1.saisonwarbeste hat folgendes geschrieben:

Klaus Heissler hat folgendes geschrieben:

Crow hat folgendes geschrieben:
In der Saison 2003/2004 hatten wir einen Schnitt von 6.790, was doch sehr ordentlich war. Es ging also auch mit Runge, dessen größte Verfehlungen allerdings erst danach kamen.

Die Probleme für den mangelnden Zuschauerzuspruch sind allerdings sehr viel komplexer. Wenn es um etwas geht, kommen immerhin noch deutlich über 10.000 Zuschauer. Wie kein anderes Publikum in Deutschland braucht der gewöhnliche Wuppertaler das Gefühl eines riesigen Events. Oder aber wenigstens das Gefühl, in jeglicher Hinsicht total überlegen zu sein.

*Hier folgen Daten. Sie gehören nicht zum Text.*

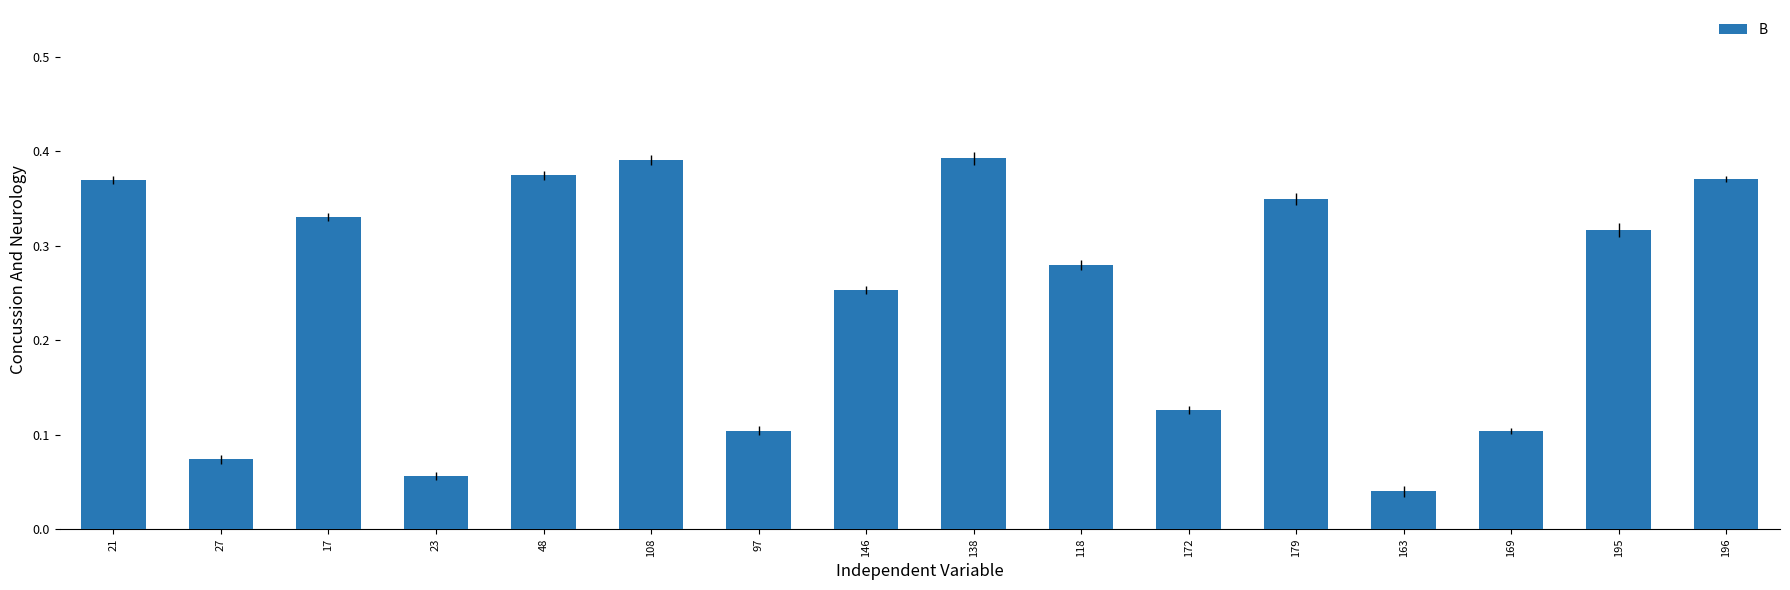

What is the sum of the values at 27 and 169?

0.2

Anders als RWE oder auch Aachen waren wir nur eine kleine Momentaufnahme in den höchsten deutschen Ligen. Ich fand es schon immer gewagt, uns überhaupt als Traditionsverein zu bezeichnen. Auch wenn wir schon dreimal in der höchsten Klasse spielten, gibt es uns erst seit 1954. Die meisten wirklichen Traditionsvereine gründeten sich schon vor 1910. Wir konnten uns noch nie länger in einer höheren Liga festsetzen und haben somit Generationen an potenziellen Fans verloren, die lieber in die Bundesligastadien pilgern.

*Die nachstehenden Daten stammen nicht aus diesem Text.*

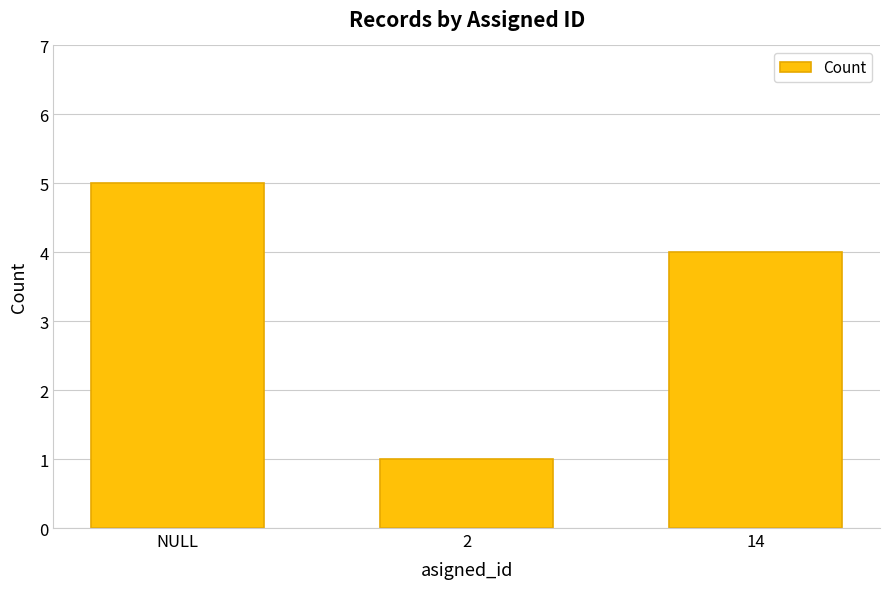

What is the minimum value shown in the chart?

1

Unser Stadion ist trotz der jüngsten Verbesserungen immer noch eine Schande für ganz Wuppertal. Dies liegt nicht an der Architektur, welche ich sogar sehr schätze, sondern vielmehr an den fehlenden Dächern, Zugängen und fest installierten Verkaufsständen. Noch nicht mal ein Vereinsheim haben wir.

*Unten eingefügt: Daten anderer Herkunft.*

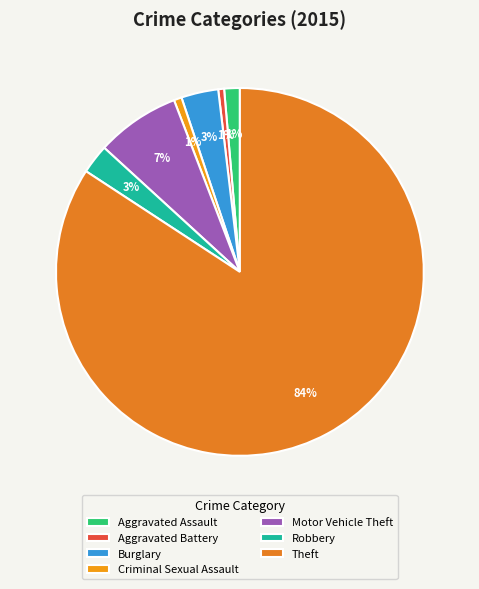

Combined, do Motor Vehicle Theft and Aggravated Battery account for over 50%?

No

Auch wenn die Erkenntnis weh tut: Wir sind genau da, wo wir (noch) hingehören. An eine positive Wende glaube ich erst, wenn Menschen ohne WSV-Vergangenheit (und den damit verbundenen Grabenkämpfen) den Verein übernehmen und in seriöse Fahrwasser lenken. Bis dahin heißt es hoffen, dass wir irgendwie überleben und nicht ganz in der Bedeutungslosigkeit verschwunden sind.

In Summe so ziemlich genau das was ich meine.
2003/04 hatten wir aber schon den Zwangsabstieg hinter uns, den ich durchaus als Großleistung verbuche.



Aber er konnte doch damals die Zahlung an die BG nicht veranlassen, weil er sie für unberechtigt hielt.
Somit waren wir erstmals viertklassig und haben nur 4 Jahre in der Oberliga verbracht.
Darunter eine herbe Heimklatsche gegen die Amas von Leverkusen. Die spielten mit Berbatov und wir hatten 7.000 Zuschauer.


Sie war auch unberechtigt.
Es war aber klar dass wenn nicht bezahlt würde der Zwangsabstieg folgen würde.
Den hätte man umgehen können wenn man den Betrag unter Vorbehalt gezahlt hätte und sich die Differenz rückerstatten lassen.
Das war damals allen klar, die ihn berieten.